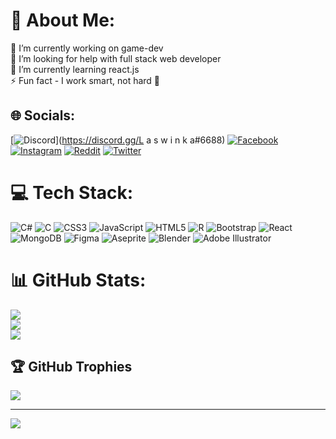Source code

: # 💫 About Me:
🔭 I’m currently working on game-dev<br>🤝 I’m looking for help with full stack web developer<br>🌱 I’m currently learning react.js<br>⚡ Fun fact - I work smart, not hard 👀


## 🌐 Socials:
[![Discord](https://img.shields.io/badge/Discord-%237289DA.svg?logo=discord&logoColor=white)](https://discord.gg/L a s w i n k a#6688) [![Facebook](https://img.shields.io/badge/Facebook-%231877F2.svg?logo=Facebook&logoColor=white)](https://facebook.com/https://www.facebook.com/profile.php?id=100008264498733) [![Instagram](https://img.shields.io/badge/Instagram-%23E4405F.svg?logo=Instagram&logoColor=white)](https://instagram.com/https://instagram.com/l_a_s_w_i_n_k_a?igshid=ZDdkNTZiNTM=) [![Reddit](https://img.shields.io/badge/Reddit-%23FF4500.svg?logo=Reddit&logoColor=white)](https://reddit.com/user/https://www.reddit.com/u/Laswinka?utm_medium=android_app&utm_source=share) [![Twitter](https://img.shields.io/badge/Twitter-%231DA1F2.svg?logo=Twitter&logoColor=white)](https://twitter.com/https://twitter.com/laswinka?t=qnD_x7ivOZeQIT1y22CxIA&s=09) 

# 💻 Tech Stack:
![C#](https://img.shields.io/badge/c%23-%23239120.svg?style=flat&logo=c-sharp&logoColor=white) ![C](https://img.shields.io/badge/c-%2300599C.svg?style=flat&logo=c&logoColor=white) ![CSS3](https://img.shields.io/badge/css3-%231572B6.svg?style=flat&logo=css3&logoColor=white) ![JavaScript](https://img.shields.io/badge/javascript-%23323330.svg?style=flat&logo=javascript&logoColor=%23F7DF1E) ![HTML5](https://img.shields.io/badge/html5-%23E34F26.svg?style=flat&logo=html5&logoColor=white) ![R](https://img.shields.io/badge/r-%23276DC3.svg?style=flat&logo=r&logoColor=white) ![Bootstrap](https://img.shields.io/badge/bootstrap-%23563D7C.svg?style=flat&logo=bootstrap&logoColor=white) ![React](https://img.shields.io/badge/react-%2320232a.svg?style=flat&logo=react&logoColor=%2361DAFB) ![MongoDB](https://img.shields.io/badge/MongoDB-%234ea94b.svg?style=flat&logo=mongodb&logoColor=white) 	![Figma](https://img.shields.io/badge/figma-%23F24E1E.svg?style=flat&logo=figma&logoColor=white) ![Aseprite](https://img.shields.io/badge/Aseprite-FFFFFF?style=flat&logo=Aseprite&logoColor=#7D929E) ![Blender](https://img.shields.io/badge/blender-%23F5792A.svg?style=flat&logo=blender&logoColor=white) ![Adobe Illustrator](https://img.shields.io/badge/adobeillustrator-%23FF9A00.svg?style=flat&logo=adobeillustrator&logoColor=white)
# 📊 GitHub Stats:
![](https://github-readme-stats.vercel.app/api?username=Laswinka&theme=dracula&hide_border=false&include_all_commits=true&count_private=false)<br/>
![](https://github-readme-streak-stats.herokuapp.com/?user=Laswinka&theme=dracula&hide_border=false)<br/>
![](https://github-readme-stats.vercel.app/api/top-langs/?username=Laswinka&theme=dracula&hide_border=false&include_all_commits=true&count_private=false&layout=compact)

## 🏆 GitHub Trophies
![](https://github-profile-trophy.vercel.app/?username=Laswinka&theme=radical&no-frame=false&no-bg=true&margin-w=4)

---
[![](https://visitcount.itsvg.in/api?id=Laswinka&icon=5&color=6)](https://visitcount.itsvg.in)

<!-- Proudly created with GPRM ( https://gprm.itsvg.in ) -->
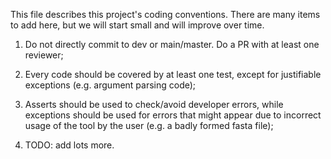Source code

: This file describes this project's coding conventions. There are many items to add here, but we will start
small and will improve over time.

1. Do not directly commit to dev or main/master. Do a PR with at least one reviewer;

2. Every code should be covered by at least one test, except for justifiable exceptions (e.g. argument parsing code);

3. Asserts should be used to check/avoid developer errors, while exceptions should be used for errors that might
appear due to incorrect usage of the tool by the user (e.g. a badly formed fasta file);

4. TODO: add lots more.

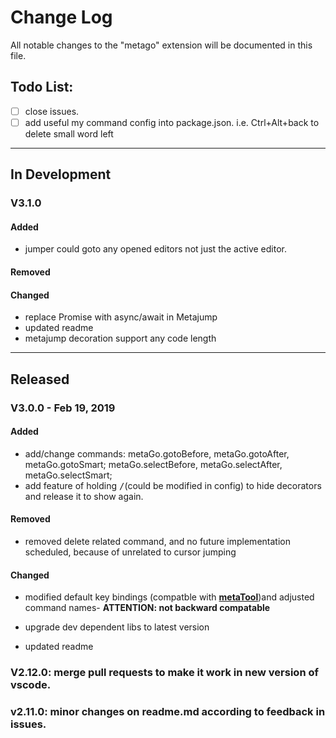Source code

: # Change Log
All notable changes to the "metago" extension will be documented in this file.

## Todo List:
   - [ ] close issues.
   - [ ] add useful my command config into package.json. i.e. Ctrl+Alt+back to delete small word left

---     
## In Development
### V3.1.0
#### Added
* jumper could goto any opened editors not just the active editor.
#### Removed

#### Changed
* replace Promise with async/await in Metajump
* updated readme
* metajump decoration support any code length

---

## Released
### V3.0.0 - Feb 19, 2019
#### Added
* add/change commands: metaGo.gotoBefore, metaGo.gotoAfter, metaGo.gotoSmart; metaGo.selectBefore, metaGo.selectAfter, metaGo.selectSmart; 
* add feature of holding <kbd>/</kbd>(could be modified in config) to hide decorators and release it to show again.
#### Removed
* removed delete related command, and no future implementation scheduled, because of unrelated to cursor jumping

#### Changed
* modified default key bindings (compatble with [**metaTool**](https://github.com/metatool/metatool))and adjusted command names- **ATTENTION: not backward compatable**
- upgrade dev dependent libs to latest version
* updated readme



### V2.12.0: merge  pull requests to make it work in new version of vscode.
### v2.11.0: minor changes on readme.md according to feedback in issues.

=== Directive ===
Work through the records line by line and tally those with the word "dracula". Report only the total.

=== Expected answer ===
3